A experiência mais marcante de sua trajetória foi em 2023, quando viajou sozinha para o Egito e Dubai. Apesar de estudar previamente a cultura e respeitar os costumes locais, Isabel se deparou com situações difíceis por ser mulher viajando sozinha, especialmente no Egito. Desde o desembarque no aeroporto até a circulação pelas ruas, o choque cultural foi intenso, revelando um cotidiano predominantemente masculino e regras sociais rígidas em relação ao comportamento feminino.
O contato direto com a religiosidade muçulmana foi um dos pontos que mais a impactaram. A disciplina da fé, expressa nas orações diárias, no jejum do Ramadã e na forma como a espiritualidade está integrada à rotina, trouxe reflexões profundas. “A fé em Deus com certeza é a maior lição que carrego desses lugares”, resume.

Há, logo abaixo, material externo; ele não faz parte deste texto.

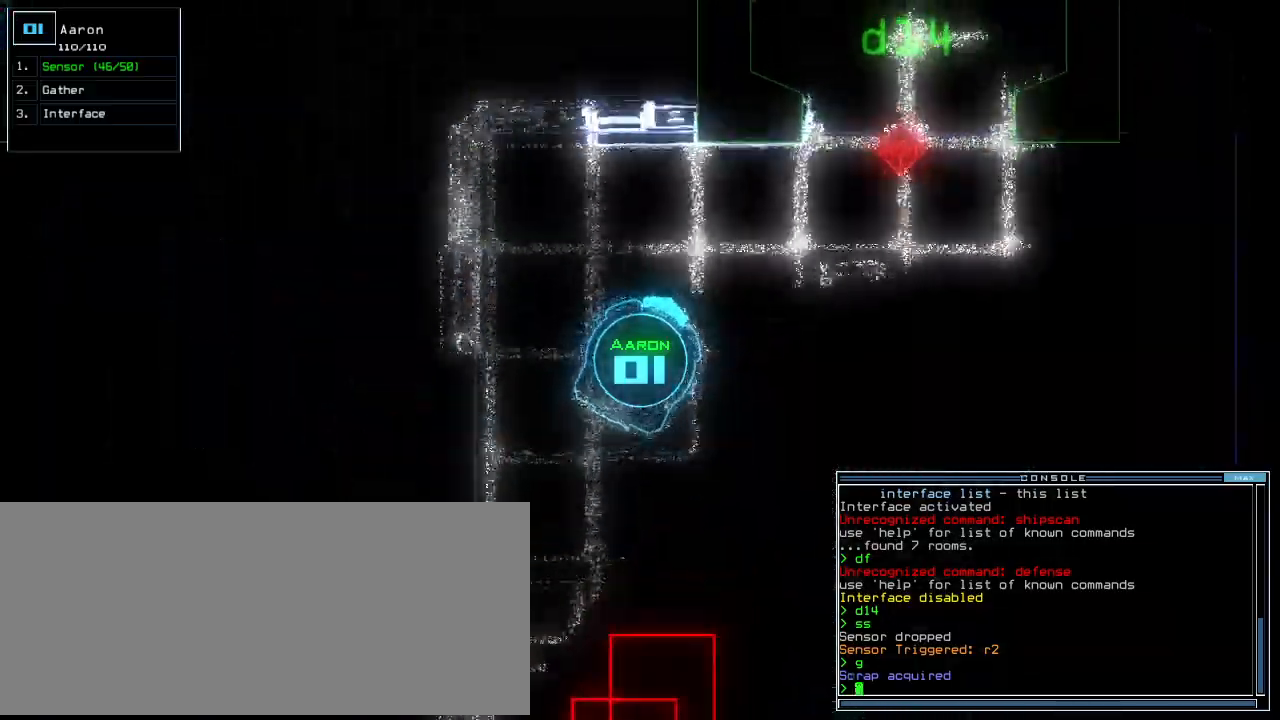
{"keys": ["up"], "events": [[220, "right", "up"]]}
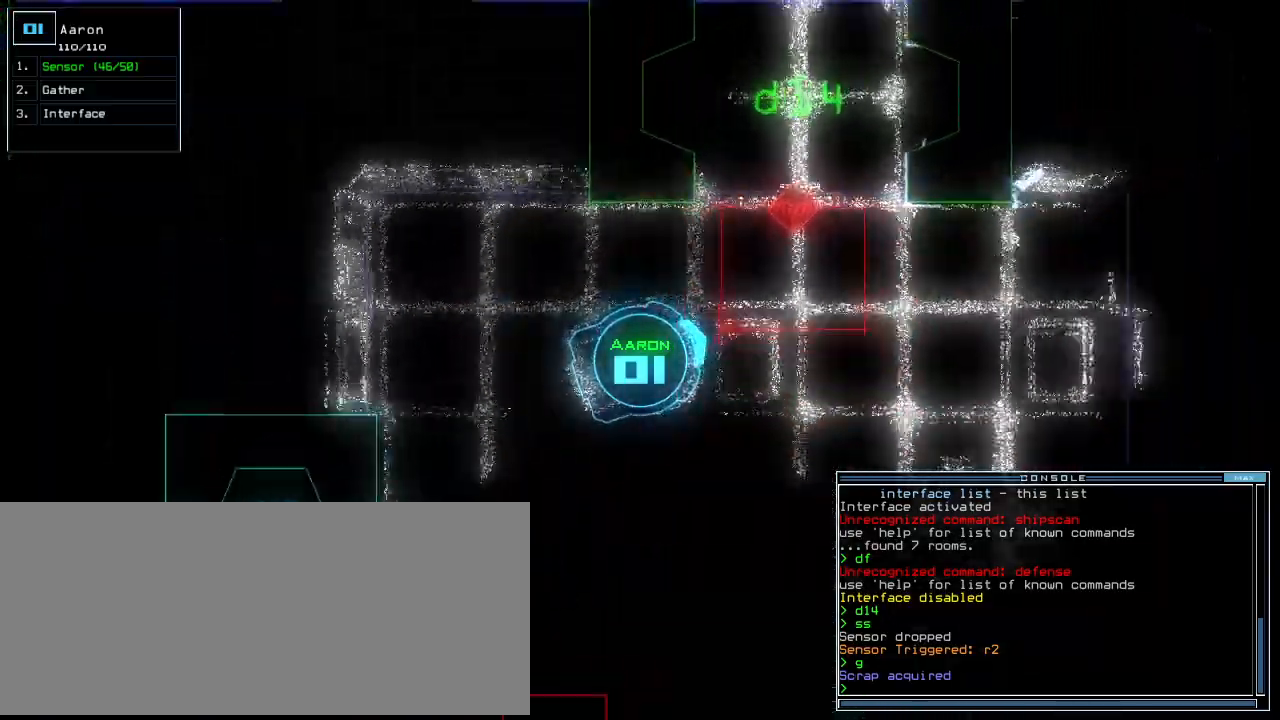
{"keys": ["up"], "events": [[60, "f10", "down"], [100, "f10", "up"], [240, "left", "down"], [320, "left", "up"], [420, "left", "down"], [480, "left", "up"]]}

Apesar das dificuldades iniciais, Isabel se encantou com as paisagens, como o Mar Vermelho, e afirma que a experiência a fez valorizar ainda mais seus princípios, seu país e o respeito às diferenças culturais e religiosas.
Para o empresário Alexandre Alupoli, as viagens que mais transformam nem sempre são as mais distantes ou socialmente valorizadas. Embora reconheça o impacto de conhecer a Europa e o chamado “velho mundo”, repleto de referências históricas e culturais, a lembrança mais marcante de sua vida vem de uma viagem simples em família pelo sul do Brasil, ainda na juventude.
A memória afetiva de estradas, serras, rios e momentos compartilhados com os pais e a irmã permanece viva como símbolo de conexão e pertencimento. Para ele, esse tipo de vivência ajuda a entender o que realmente importa: o tempo de qualidade, as experiências genuínas e as emoções que ficam, independentemente do destino.
Com o passar dos anos, Alupoli percebeu uma mudança clara em sua forma de viajar. Hoje, prioriza roteiros mais leves, flexíveis e menos engessados por listas de obrigações. Perder-se por ruas, vielas, praias ou simplesmente deixar a viagem acontecer se tornou parte essencial do processo.
Mais do que mostrar onde está, ele busca sentir onde está. “É fazer com que essa viagem seja mais de conexão e menos de demonstração”, define. Para Alupoli, o verdadeiro valor da viagem está no que fica guardado por dentro, lembranças, sensações e aprendizados que seguem acompanhando a vida muito depois do retorno para casa.